• **Task goal**
Transcribe the part of the go-to-market notes starting at "Understanding the Market" and ending at "unlikely to work.".

• **Source extract**
==========
Understanding the Market Comes Before Any GTM Tactic

There is no “silver bullet” for go-to-market.
The starting point is always deep market understanding.

Construction and real estate have very specific dynamics: decisions are often made close to the construction site, by people at lower organizational levels who ultimately decide what tools are used. Any GTM strategy that ignores this reality is unlikely to work.

Sales Cycles Are Long and Need to Be Designed For

Participants highlighted recurring challenges:

  • Very long sales cycles

  • Difficulty demonstrating value for software

  • Complex decision-making structures

Frank emphasized the importance of understanding all roles within the Ideal Customer Profile (ICP), especially in large organizations where responsibilities are split across departments. Managing sales cycles means constantly moving “left to right” across stakeholders.

Focusing only on large enterprises can lead to first deals taking 9–12 months or more. Several attendees confirmed that mid-market deals, while still long, tend to move faster and can help build traction and proof points.

Value Delivery Is Critical and Often a One-Shot Opportunity

In this industry, trust is everything.

Failing to deliver value usually means being “out for life” or needing a very strong comeback. Value must be demonstrated clearly and early, ideally through:

  • Time savings

  • ROI

  • Concrete operational improvements

Proof points should be tangible and credible, including the name of the company, the person, and their role, and should be reused in marketing materials such as videos, white papers, and external media.

Land & Expand as a Core GTM Strategy

Frank strongly advocated for a land-and-expand approach:

  • Start with one project

  • Learn from real usage

  • Expand to other projects or managers inside the same organization

Trying to sell too broadly too early can backfire if early feedback is negative. Learning project by project accelerates understanding and reduces risk.

Founder-Led Sales and Timing of Hiring

Founders should remain directly involved in sales until around $1M in revenue. Early customers buy trust, product understanding, and commitment—qualities that are hard to delegate too soon.
==========
• **Record set**
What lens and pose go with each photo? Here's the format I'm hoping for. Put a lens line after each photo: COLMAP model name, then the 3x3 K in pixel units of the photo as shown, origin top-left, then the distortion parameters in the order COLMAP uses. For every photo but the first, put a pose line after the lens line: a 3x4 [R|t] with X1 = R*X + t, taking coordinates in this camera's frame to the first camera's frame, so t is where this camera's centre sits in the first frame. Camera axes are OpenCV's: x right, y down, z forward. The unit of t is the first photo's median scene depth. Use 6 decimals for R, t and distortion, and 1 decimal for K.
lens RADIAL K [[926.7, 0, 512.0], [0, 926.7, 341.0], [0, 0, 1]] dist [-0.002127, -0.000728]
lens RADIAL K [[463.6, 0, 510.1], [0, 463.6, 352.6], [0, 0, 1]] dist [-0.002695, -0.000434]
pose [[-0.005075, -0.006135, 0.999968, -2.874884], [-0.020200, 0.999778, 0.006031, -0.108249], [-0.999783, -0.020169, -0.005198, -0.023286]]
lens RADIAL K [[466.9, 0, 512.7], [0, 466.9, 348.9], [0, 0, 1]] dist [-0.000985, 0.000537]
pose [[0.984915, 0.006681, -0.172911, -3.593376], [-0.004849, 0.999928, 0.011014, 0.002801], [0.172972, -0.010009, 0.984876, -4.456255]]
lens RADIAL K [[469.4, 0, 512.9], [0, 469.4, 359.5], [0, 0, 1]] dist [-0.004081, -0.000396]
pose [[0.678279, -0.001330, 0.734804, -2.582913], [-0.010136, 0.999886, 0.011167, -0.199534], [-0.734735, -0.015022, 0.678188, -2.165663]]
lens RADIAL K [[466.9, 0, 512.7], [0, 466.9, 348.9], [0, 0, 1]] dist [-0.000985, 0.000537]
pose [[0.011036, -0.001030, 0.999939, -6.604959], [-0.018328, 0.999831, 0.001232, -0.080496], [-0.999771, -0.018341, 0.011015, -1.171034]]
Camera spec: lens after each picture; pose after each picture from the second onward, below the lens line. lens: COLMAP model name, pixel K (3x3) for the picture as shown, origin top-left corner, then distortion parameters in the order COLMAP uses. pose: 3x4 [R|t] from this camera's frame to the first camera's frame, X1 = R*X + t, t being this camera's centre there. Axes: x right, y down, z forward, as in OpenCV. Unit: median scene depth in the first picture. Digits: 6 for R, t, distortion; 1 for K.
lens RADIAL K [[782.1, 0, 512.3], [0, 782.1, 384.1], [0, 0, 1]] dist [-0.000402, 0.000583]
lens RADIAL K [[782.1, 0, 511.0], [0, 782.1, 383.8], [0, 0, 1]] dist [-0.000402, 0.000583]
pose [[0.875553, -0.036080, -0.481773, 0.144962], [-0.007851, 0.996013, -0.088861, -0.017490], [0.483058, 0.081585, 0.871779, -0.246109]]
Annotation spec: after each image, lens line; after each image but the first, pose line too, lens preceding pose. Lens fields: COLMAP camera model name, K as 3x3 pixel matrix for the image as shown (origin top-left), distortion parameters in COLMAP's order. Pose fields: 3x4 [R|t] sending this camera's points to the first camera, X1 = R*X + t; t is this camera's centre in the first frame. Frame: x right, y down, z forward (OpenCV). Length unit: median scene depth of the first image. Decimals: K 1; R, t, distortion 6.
==========
• **Completed task**
Understanding the Market Comes Before Any GTM Tactic

There is no “silver bullet” for go-to-market.
The starting point is always deep market understanding.

Construction and real estate have very specific dynamics: decisions are often made close to the construction site, by people at lower organizational levels who ultimately decide what tools are used. Any GTM strategy that ignores this reality is unlikely to work.